El padre Martin tuvo que hacer un esfuerzo para reprimir una sonrisa. Lady Veronica Morell había muerto al caer de su caballo durante una partida de caza, en una de sus visitas a la casa familiar que nunca había abandonado del todo y practicando un deporte al que jamás había querido renunciar. El padre Martin sospechaba que el padre Sebastian no habría preferido otra clase de muerte para ella. La expresión «mi esposa se rompió el cuello mientras cazaba» poseía un toque de distinción del que carecían frases como «mi esposa murió de neumonía». El padre Sebastian jamás había mostrado la menor intención de volver a casarse. Tal vez el hecho de que fuese hija de un conde, aunque le llevara cinco años y presentara un notorio parecido con los animales que adoraba, lo había llevado a considerar poco atractiva, o incluso degradante, la idea de unirse a una mujer de menor alcurnia. Consciente de que sus pensamientos eran innobles, el padre Martin hizo un rápido y mudo acto de contrición.

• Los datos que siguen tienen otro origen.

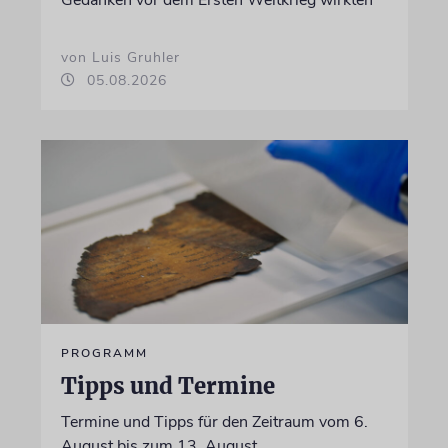
Gedanken vor dem Ersten Weltkrieg wirkten
von Luis Gruhler
05.08.2026
PROGRAMM
Tipps und Termine
Termine und Tipps für den Zeitraum vom 6.
August bis zum 13. August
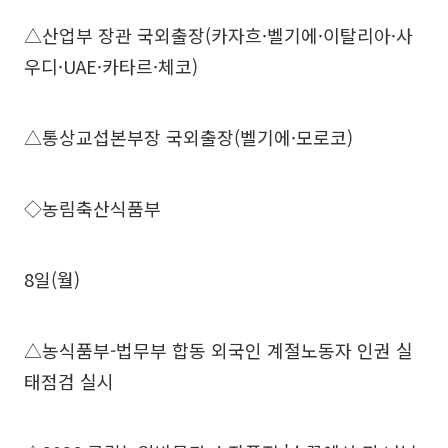
△산업부 장관 국외출장(카자흐·벨기에·이탈리아·사
우디·UAE·카타르·체코)
△통상교섭본부장 국외출장(벨기에·모로코)
◇농림축산식품부
8일(월)
△농식품부-법무부 합동 외국인 계절노동자 인권 실
태점검 실시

De hecho, lady Veronica le caía bien. Recordó a la larguirucha mujer caminando a paso vivo por el claustro después del último oficio al que había asistido, y diciéndole a su marido: «Tu sermón ha sido demasiado largo, Seb. No he entendido ni la mitad, y estoy segura de que los mozos tampoco se han enterado de nada.» Lady Veronica siempre se refería a los estudiantes como «mozos». Quizá creyera que su marido dirigía unas cuadras para caballos de carreras, pensó el padre Martin.

En el pasado, todo el mundo había notado que el padre Sebastian estaba más tranquilo y alegre cuando su esposa se encontraba en el seminario. Aunque el padre Martin jamás se habría atrevido a imaginar al padre Sebastian y a lady Veronica en el lecho conyugal, le había bastado con verlos para saber que entre ellos existía una gran afinidad. Ésa era, se dijo, otra manifestación de la heterogeneidad y las rarezas de la vida matrimonial, una vida que un solterón impenitente como él se había limitado a observar con fascinación. Acaso la afinidad fuese tan importante como el amor pero más duradera, pensó.

– Cuando llegue Raphael le informaré de la visita del archidiácono, por supuesto. Le profesa un gran cariño al padre John; de hecho, su postura ante el asunto no es en absoluto imparcial. No nos convendría que provocara una discusión. Sólo serviría para perjudicar al seminario. Tiene que entender que, además de ser miembro del consejo de administración de Saint Anselm, el archidiácono es nuestro invitado, y debe tratarlo con todo el respeto que merece un eclesiástico.

– ¿No fue el inspector Yarwood quien se ocupó de la investigación del suicidio de la primera esposa del archidiácono? -preguntó el padre Peregrine.